# How often do the ants here see signs on restaurant restrooms that say "not for drivers"?



## JeanOcelot0 (Dec 30, 2020)

https://www.vice.com/en/article/884xyp/gig-workers-have-nowhere-to-pee


----------



## Paladin220 (Jun 2, 2017)

I would only see a sign like that once, because I would never accept a delivery from that place again, and definitely wouldn't get food for myself there.


----------



## Rockocubs (Jul 31, 2017)

Paladin220 said:


> I would only see a sign like that once, because I would never accept a delivery from that place again, and definitely wouldn't get food for myself there.


Yes i agree and also i don't buy gas from gas stations who don't have a public restrooms.


----------



## Rickos69 (Nov 8, 2018)

The only restaurants that I have seen with signs do NOT single out drivers.
They say no PUBLIC restaurants.


----------



## Mota-Driven (Nov 1, 2020)

None of the restaurants in my area want drivers using their bathrooms (Signs specifically stating this). There’s signs everywhere, it’s not an issue, I just usually take a leak in their parking lot where they can’t see me. Problem solved.


----------



## Mcwharthog (Oct 10, 2020)

I’ve never encountered this. In my state it is a law that establishments with indoor dining must have a bathroom. If it is carry out only, I don’t ask, I just walk in and go to the restroom. It’s never been locked.

I always show respect to the restaurant workers I deal with. That would change real fast if I was denied use of a restroom.


----------



## Diamondraider (Mar 13, 2017)

Mcwharthog said:


> I've never encountered this. In my state it is a law that establishments with indoor dining must have a bathroom. If it is carry out only, I don't ask, I just walk in and go to the restroom. It's never been locked.
> 
> I always show respect to the restaurant workers I deal with. That would change real fast if I was denied use of a restroom.


Here in Eastern CA, all our restaurants are essentially carry out.
The local Dunkin closed the bathrooms. I returned my coffee for a refund. I am happy to buy a coffee for the privilege of using the loo to expel my last liquid purchase. But I'm not buying your liquid if you close to Rental Return Facility.


----------



## otc55 (Apr 1, 2021)

Mcwharthog said:


> I've never encountered this. In my state it is a law that establishments with indoor dining must have a bathroom. If it is carry out only, I don't ask, I just walk in and go to the restroom. It's never been locked.
> 
> I always show respect to the restaurant workers I deal with. That would change real fast if I was denied use of a restroom.


Same here. There are some places with dining rooms closed, only open for takeout, and have bathrooms blocked off entirely for everyone but employees - in that case I will respect their decision, but if their bathrooms are open for customers, I'm going to use them if I have to, even if there's a "customers only" sign.


----------



## Seamus (Jun 21, 2018)

In thousands of deliveries i’ve never seen a sign that was driver specific.


----------



## The Jax (Apr 17, 2018)

Seamus said:


> In thousands of deliveries i've never seen a sign that was driver specific.

============

> **WORK REQUEST A**: List the usernames of the posters in the thread about restaurant restroom signs who quote another poster's message.
> **WORK REQUEST B**: Extend the thread about restaurant restroom signs from the point where it stops.

> **DATASET EXCERPTS**:
============

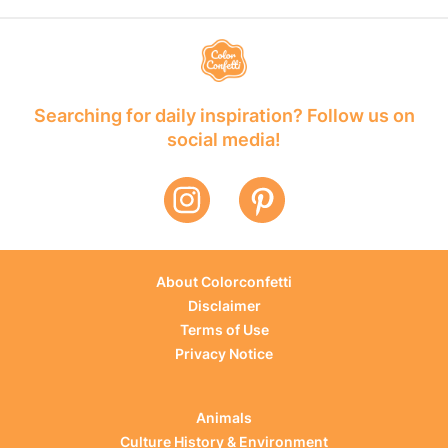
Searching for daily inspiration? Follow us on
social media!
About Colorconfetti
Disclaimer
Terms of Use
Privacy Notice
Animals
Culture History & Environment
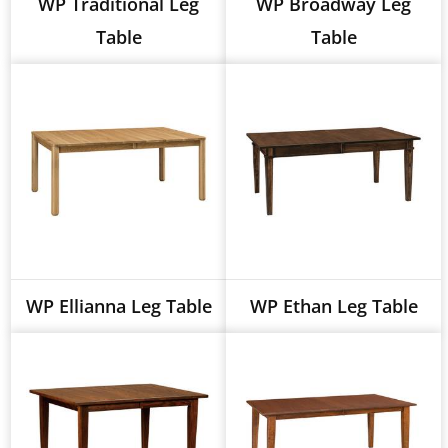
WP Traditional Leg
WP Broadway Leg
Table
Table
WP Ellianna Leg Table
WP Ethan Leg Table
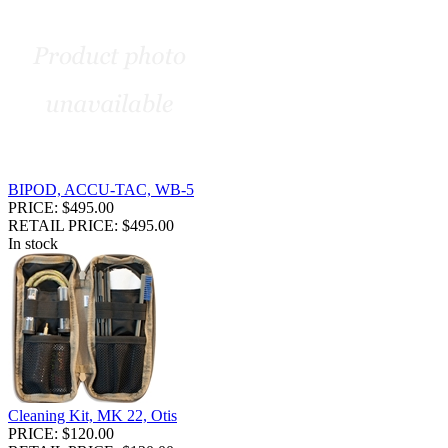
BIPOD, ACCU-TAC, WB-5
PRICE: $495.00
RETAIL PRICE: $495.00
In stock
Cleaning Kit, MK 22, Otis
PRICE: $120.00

============

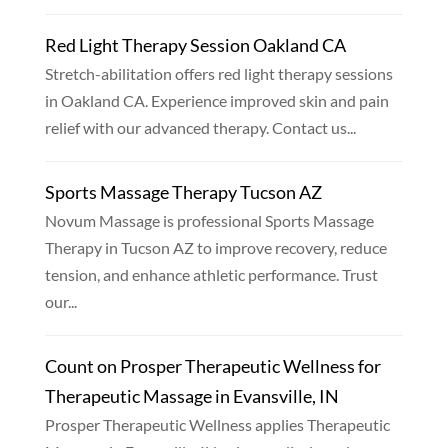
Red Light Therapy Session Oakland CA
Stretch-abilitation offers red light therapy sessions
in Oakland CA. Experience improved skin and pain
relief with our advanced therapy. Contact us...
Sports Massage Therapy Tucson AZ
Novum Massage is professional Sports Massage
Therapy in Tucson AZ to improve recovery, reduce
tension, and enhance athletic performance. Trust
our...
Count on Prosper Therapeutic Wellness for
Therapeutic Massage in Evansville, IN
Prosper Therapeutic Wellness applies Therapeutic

============

> **FINAL ANSWER A**: Rockocubs, Diamondraider, otc55, The Jax

> **FINAL ANSWER B**:
Apparently they are out there. Troubling, isn't it?

"Please come to my restaurant and delivery my order to make me money while I do not have to pay someone minimum wage and while you are at it, you can't use the bathroom"



otc55 said:


> Same here. There are some places with dining rooms closed, only open for takeout, and have bathrooms blocked off entirely for everyone but employees - in that case I will respect their decision, but if their bathrooms are open for customers, I'm going to use them if I have to, even if there's a "customers only" sign.


Where I deliver, the mostly all county health departments have removed the standing exemption to block restroom access. When I see this and I have to use the restroom, I ask the manager why it is blocked off. They always give me the covid reason. I tell them in my other job, I work with the health department. I make it clear I work with them and not for them. Then tell them that the exemption no longer applies unless they have an exemption and if so, it should be displayed. I then ask them where their exemption is. I tell them I am going to use the restroom whether they like it or not and I am reporting them. Usually the next business day, I give my contact at the health department a call and the day after that, the bathrooms are open. Imagine that.


----------



## NOXDriver (Aug 12, 2018)

Every municipality has its own licensing and permit rules that covers bathrooms. Most are keyed on number of stalls vs occupancy. There is no one size fits all unless you are gonna ADA it and hope for the best.

Most FF places in my market either lock the doors (drive through only) or have signs up that the bathroom is closed. Luckily, there is no way for them to see the entrance to the bathroom anyway.. so I just use it.

If anyone says anything I'll just look at them like the idiot they are and ask them if my order is done yet.


----------



## JaxUberLyft (Jan 9, 2019)

I would totally blow off any such sign...of course I'm a customer...chances are I bought something there in the past 10 years or so.


----------



## Mota-Driven (Nov 1, 2020)

JaxUberLyft said:


> I would totally blow off any such sign...of course I'm a customer...chances are I bought something there in the past 10 years or so.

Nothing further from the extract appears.